Oceana Denounces Corporate Recycling Commitments as Answer to Global Plastics Crisis
Press Release Date: October 29, 2018
Location: Bali, Indonesia
As world leaders gather in Bali, Indonesia for the fifth-annual Our Ocean conference, the growing threat of plastic pollution to our oceans takes the global stage. Today, a group of more than 250 companies announced recycling and circular economy commitments as the solution to plastic waste, but Oceana says, “recycling and vague promises are not enough to solve the plastics crisis.”
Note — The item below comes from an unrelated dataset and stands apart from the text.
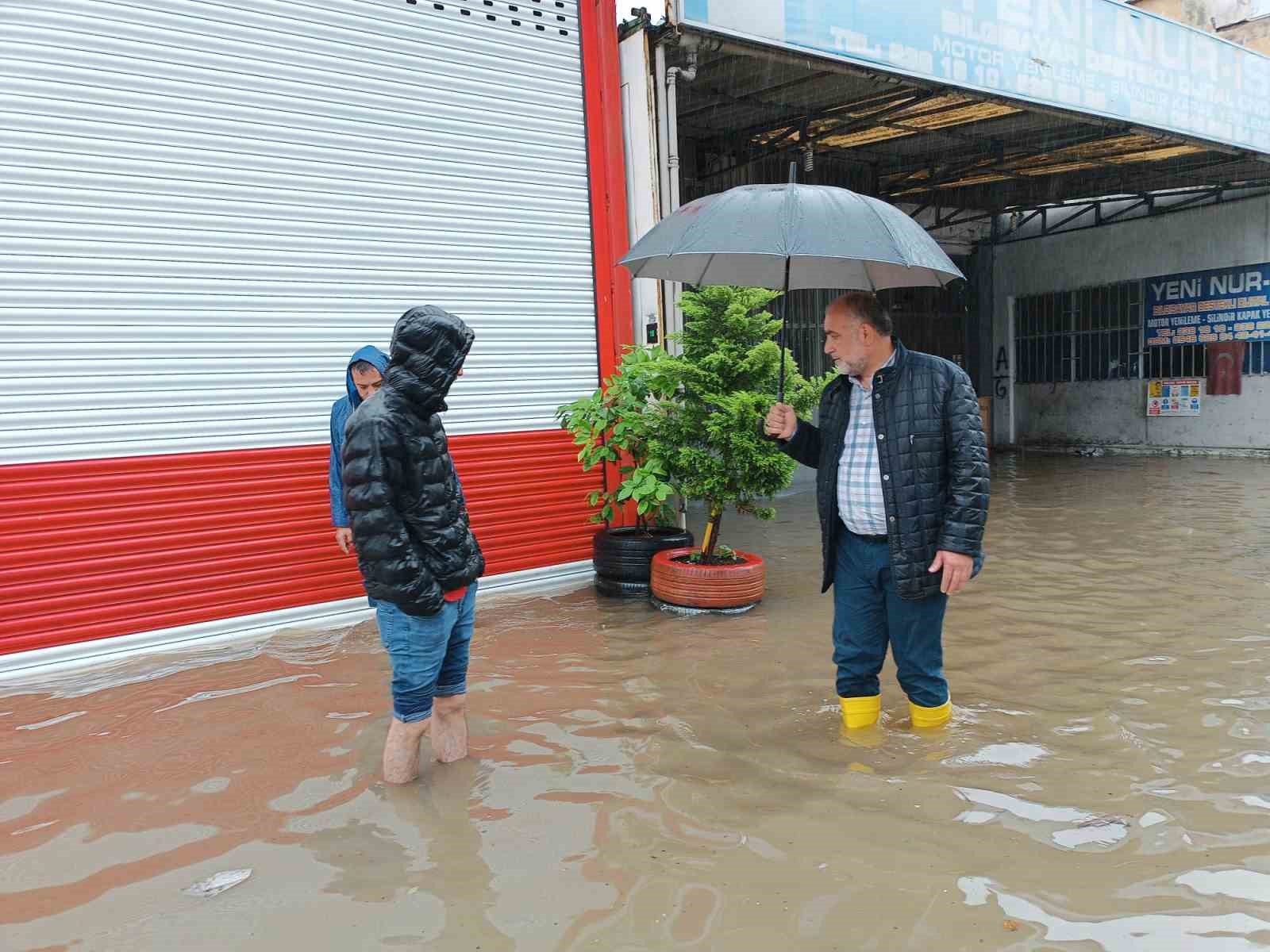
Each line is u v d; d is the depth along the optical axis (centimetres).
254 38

Oceana’s chief policy officer Jacqueline Savitz released this statement following today’s announcement:
“I hesitate to even call today’s corporate announcements a step in the right direction. Plastic pollution has grown into a major global crisis for our oceans, and it threatens our health. To have an impact, these companies must reduce the amount of single-use plastic at the source – in the factory – before it gets to consumers. We need to move on from plastic bottles, bags, lids and yes, straws. Recent beach cleanups have found plastic waste from Danone, Indofood, Unilever and others on Indonesia’s beaches. Yet none of these companies have committed to stop using plastic, to stop putting plastic into consumer products, or to even offer consumers alternatives. So, Indonesia’s beaches, like so many others around the world, will continue to be dumping grounds for companies that produce consumer goods, and who have refused to think outside the plastic bottle and bag. It’s not rocket science. Our grandparents lived without plastic and these companies must discontinue their unnecessary use of plastic. Every company that signed the declaration should commit to a meaningful, time-bound and specific percent-reduction of the amount of plastic it is putting into the market, and to find alternative ways to package and deliver its products. A circular economy is a nice utopian idea, but this crisis is unfolding today, and we need to see meaningful commitments to end the plastics crisis these companies have created.”